Instruction —
Copy out every classification line from each listing below, keeping each rank and name word for word.
--*--
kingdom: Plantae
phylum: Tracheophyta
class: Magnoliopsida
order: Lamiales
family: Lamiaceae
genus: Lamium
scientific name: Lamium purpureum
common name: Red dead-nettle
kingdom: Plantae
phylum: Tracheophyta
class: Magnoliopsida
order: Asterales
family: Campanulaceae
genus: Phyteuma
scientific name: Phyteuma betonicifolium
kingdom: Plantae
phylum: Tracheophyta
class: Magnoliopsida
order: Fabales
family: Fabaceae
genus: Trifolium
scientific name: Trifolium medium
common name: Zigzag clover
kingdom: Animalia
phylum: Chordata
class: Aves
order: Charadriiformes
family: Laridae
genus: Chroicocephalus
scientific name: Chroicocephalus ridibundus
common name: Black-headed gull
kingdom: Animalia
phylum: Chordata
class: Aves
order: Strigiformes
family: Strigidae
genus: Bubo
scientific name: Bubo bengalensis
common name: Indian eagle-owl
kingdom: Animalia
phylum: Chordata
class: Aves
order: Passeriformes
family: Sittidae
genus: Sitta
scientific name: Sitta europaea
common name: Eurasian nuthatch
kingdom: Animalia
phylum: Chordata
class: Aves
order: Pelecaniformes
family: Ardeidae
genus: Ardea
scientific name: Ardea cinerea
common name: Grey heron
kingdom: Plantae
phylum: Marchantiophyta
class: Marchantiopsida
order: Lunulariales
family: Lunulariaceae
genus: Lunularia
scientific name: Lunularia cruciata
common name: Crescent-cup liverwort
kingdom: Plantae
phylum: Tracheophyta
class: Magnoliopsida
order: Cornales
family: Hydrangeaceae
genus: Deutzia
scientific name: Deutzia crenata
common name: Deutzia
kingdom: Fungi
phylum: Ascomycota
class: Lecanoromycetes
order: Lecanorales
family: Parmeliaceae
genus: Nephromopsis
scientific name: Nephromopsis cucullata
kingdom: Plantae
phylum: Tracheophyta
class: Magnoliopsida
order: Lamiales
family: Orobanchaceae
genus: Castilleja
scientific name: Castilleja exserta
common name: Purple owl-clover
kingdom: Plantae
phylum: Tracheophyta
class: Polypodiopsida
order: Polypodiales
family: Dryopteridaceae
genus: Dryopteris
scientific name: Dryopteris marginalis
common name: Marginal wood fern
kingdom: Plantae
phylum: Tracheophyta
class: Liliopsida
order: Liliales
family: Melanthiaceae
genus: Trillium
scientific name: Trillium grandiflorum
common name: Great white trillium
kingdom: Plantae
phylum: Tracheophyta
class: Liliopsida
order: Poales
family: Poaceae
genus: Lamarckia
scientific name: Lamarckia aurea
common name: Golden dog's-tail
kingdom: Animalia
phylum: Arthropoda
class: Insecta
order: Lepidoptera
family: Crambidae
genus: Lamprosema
--*--
Exercise response —
kingdom: Plantae
phylum: Tracheophyta
class: Magnoliopsida
order: Lamiales
family: Lamiaceae
genus: Lamium
scientific name: Lamium purpureum
common name: Red dead-nettle
kingdom: Plantae
phylum: Tracheophyta
class: Magnoliopsida
order: Asterales
family: Campanulaceae
genus: Phyteuma
scientific name: Phyteuma betonicifolium
kingdom: Plantae
phylum: Tracheophyta
class: Magnoliopsida
order: Fabales
family: Fabaceae
genus: Trifolium
scientific name: Trifolium medium
common name: Zigzag clover
kingdom: Animalia
phylum: Chordata
class: Aves
order: Charadriiformes
family: Laridae
genus: Chroicocephalus
scientific name: Chroicocephalus ridibundus
common name: Black-headed gull
kingdom: Animalia
phylum: Chordata
class: Aves
order: Strigiformes
family: Strigidae
genus: Bubo
scientific name: Bubo bengalensis
common name: Indian eagle-owl
kingdom: Animalia
phylum: Chordata
class: Aves
order: Passeriformes
family: Sittidae
genus: Sitta
scientific name: Sitta europaea
common name: Eurasian nuthatch
kingdom: Animalia
phylum: Chordata
class: Aves
order: Pelecaniformes
family: Ardeidae
genus: Ardea
scientific name: Ardea cinerea
common name: Grey heron
kingdom: Plantae
phylum: Marchantiophyta
class: Marchantiopsida
order: Lunulariales
family: Lunulariaceae
genus: Lunularia
scientific name: Lunularia cruciata
common name: Crescent-cup liverwort
kingdom: Plantae
phylum: Tracheophyta
class: Magnoliopsida
order: Cornales
family: Hydrangeaceae
genus: Deutzia
scientific name: Deutzia crenata
common name: Deutzia
kingdom: Fungi
phylum: Ascomycota
class: Lecanoromycetes
order: Lecanorales
family: Parmeliaceae
genus: Nephromopsis
scientific name: Nephromopsis cucullata
kingdom: Plantae
phylum: Tracheophyta
class: Magnoliopsida
order: Lamiales
family: Orobanchaceae
genus: Castilleja
scientific name: Castilleja exserta
common name: Purple owl-clover
kingdom: Plantae
phylum: Tracheophyta
class: Polypodiopsida
order: Polypodiales
family: Dryopteridaceae
genus: Dryopteris
scientific name: Dryopteris marginalis
common name: Marginal wood fern
kingdom: Plantae
phylum: Tracheophyta
class: Liliopsida
order: Liliales
family: Melanthiaceae
genus: Trillium
scientific name: Trillium grandiflorum
common name: Great white trillium
kingdom: Plantae
phylum: Tracheophyta
class: Liliopsida
order: Poales
family: Poaceae
genus: Lamarckia
scientific name: Lamarckia aurea
common name: Golden dog's-tail
kingdom: Animalia
phylum: Arthropoda
class: Insecta
order: Lepidoptera
family: Crambidae
genus: Lamprosema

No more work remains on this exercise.